* start Quoted text *

40 min prep time
35 min cook time
Serves 4 people
30g NUTS PER SERVE
Nuts for Life - pistachio crusted barramundi recipe

Ingredients

  • 2 tablespoon olive oil, plus 1 teaspoon extra
  • 4x 120g barramundi fillets, skin on
  • ½ cup pistachios
  • 2 zucchinis, thinly sliced into rounds
  • ½ bunch of flat leaf parsley, leaves picked
  • ¼ cup currants
  • Juice of ½ lemon

For the zucchini and pistachio baba ganoush:

  • 2 zucchinis
  • 1 cup roasted pistachios
  • 2 garlic cloves
  • 2 teaspoons ground cumin
  • Zest and juice of ½ lemon
  • ¼ cup olive oil
  • ¼ cup reduced-fat Greek yoghurt
  • Pinch of salt

Method

  1. Preheat oven to 240°C (fan-forced). To prepare the baba ganoush, place two zucchinis on a lined baking tray and roast for 30-40 minutes or until charred and tender. Set aside until cool enough to handle. Reduce heat of oven to 180°C (fan-forced).

* end Quoted text *
* start Extracted material *

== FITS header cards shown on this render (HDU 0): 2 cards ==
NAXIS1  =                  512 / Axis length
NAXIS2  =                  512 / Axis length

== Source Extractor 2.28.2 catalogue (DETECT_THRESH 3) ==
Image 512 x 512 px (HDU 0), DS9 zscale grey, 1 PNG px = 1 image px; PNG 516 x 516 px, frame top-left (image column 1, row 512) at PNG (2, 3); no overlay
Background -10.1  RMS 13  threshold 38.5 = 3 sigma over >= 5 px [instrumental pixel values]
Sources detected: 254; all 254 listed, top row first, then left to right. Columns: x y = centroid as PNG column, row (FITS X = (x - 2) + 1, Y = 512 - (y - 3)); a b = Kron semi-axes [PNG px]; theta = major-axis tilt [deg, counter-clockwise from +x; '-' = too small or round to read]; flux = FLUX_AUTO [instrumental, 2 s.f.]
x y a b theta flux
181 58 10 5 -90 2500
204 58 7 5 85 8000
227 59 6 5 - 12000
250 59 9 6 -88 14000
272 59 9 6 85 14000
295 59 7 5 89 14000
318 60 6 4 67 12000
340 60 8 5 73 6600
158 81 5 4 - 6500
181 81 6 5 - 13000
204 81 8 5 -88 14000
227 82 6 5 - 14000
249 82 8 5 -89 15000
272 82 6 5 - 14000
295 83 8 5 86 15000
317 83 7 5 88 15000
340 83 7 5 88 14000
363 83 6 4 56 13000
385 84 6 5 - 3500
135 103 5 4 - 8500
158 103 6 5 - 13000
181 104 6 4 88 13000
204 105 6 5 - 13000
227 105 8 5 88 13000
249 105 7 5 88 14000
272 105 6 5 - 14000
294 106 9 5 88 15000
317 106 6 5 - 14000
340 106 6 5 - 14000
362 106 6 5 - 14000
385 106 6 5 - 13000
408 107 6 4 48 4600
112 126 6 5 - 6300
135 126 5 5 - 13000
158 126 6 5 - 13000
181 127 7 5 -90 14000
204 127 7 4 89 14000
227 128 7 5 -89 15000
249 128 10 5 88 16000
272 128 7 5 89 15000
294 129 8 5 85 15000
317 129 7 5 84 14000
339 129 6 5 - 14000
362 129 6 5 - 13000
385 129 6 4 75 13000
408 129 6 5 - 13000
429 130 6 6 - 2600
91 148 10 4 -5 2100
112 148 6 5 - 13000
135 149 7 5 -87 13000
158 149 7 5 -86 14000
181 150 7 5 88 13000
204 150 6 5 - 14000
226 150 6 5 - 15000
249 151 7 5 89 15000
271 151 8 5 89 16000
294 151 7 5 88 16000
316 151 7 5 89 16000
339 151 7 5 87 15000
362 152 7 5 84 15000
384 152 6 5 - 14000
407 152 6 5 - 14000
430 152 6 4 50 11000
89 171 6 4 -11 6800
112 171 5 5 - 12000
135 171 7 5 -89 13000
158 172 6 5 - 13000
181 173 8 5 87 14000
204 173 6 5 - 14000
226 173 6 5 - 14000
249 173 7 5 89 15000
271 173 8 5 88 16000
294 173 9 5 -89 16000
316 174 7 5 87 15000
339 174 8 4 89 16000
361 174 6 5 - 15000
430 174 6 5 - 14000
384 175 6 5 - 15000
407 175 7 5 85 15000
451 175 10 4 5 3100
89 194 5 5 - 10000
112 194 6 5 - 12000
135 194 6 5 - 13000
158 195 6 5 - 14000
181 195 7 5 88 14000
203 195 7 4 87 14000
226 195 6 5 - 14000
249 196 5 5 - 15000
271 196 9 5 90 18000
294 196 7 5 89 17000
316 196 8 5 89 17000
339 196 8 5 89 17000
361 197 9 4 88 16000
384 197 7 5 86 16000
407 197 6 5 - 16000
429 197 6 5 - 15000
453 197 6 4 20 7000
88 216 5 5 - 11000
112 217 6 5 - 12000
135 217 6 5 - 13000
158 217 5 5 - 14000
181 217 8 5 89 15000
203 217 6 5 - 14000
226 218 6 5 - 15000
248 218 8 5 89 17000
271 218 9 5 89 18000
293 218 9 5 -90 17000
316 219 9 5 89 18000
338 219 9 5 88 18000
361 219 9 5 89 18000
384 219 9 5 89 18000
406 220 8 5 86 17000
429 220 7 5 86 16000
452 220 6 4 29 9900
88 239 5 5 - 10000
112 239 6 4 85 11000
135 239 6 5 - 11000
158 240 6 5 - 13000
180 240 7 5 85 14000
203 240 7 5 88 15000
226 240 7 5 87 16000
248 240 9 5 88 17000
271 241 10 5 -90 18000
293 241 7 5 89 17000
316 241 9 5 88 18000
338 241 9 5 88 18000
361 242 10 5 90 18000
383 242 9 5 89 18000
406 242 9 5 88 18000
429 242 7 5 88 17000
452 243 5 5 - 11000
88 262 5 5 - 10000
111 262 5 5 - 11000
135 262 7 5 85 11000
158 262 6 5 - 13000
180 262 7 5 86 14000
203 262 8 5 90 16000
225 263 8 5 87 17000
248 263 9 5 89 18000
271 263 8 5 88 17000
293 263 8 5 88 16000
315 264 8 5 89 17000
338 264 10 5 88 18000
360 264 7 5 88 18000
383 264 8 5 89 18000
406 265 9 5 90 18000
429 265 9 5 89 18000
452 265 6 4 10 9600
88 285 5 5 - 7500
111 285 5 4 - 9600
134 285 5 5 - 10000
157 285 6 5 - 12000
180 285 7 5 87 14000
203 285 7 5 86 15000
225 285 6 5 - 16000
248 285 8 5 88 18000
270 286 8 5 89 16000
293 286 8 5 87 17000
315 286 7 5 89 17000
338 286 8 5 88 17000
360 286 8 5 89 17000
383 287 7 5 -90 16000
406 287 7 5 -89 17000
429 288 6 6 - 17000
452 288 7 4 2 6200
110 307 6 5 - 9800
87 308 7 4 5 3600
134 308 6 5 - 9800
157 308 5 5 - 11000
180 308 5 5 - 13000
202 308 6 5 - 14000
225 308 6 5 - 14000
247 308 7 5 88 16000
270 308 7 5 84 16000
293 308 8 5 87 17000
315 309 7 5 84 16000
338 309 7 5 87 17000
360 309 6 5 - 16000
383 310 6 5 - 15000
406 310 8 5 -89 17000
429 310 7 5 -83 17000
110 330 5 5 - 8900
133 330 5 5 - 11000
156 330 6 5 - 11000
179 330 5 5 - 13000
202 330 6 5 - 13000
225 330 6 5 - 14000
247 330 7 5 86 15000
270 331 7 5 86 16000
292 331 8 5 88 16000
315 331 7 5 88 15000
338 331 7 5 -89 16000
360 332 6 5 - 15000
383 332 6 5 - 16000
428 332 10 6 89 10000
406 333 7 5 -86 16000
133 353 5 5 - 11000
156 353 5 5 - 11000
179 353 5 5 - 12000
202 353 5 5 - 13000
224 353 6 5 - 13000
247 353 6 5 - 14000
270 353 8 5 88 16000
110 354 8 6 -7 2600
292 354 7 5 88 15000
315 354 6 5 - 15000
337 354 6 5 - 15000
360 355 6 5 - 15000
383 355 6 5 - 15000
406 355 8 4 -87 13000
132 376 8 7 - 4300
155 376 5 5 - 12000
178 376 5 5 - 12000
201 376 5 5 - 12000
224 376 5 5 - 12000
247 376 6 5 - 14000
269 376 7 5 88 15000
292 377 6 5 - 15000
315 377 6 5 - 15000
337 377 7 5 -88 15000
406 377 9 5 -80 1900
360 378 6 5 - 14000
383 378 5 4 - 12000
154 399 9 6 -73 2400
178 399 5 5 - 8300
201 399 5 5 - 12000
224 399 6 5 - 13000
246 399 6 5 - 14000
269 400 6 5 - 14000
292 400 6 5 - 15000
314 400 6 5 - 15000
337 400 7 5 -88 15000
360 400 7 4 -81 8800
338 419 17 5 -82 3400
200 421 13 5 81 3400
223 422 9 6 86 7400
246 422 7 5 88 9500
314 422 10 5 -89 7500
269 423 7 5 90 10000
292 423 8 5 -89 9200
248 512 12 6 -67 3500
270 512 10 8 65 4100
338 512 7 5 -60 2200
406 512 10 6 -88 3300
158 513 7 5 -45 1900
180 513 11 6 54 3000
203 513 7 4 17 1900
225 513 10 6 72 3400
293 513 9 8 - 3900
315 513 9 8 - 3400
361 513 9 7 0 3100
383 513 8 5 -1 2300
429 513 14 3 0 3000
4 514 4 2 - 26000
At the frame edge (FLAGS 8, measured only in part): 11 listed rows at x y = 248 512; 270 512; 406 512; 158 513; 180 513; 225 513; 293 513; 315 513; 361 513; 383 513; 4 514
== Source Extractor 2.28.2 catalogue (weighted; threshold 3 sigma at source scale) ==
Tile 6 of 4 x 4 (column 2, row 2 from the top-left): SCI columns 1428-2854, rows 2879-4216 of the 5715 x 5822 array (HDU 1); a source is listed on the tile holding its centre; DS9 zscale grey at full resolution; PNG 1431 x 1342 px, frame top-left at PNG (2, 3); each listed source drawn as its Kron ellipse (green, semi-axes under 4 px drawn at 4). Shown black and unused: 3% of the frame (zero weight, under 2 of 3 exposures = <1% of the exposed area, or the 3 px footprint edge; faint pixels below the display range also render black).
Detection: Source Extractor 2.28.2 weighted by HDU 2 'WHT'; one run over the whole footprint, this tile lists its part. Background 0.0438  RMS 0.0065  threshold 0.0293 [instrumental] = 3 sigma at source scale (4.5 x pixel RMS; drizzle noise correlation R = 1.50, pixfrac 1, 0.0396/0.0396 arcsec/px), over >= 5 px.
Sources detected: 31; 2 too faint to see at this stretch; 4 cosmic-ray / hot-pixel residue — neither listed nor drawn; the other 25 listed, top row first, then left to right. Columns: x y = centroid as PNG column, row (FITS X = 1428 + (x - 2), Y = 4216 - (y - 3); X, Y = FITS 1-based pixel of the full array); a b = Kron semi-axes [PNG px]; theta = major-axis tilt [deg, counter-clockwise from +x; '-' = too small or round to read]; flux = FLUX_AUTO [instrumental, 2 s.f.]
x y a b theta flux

* end Extracted material *

Reproduce the stretch of the pistachio barramundi recipe from "For the zucchini" through "to 180°C (fan-forced).", changing "ground cumin" to "ground coriander".

### Expected answer
For the zucchini and pistachio baba ganoush:

  • 2 zucchinis
  • 1 cup roasted pistachios
  • 2 garlic cloves
  • 2 teaspoons ground coriander
  • Zest and juice of ½ lemon
  • ¼ cup olive oil
  • ¼ cup reduced-fat Greek yoghurt
  • Pinch of salt

Method

  1. Preheat oven to 240°C (fan-forced). To prepare the baba ganoush, place two zucchinis on a lined baking tray and roast for 30-40 minutes or until charred and tender. Set aside until cool enough to handle. Reduce heat of oven to 180°C (fan-forced).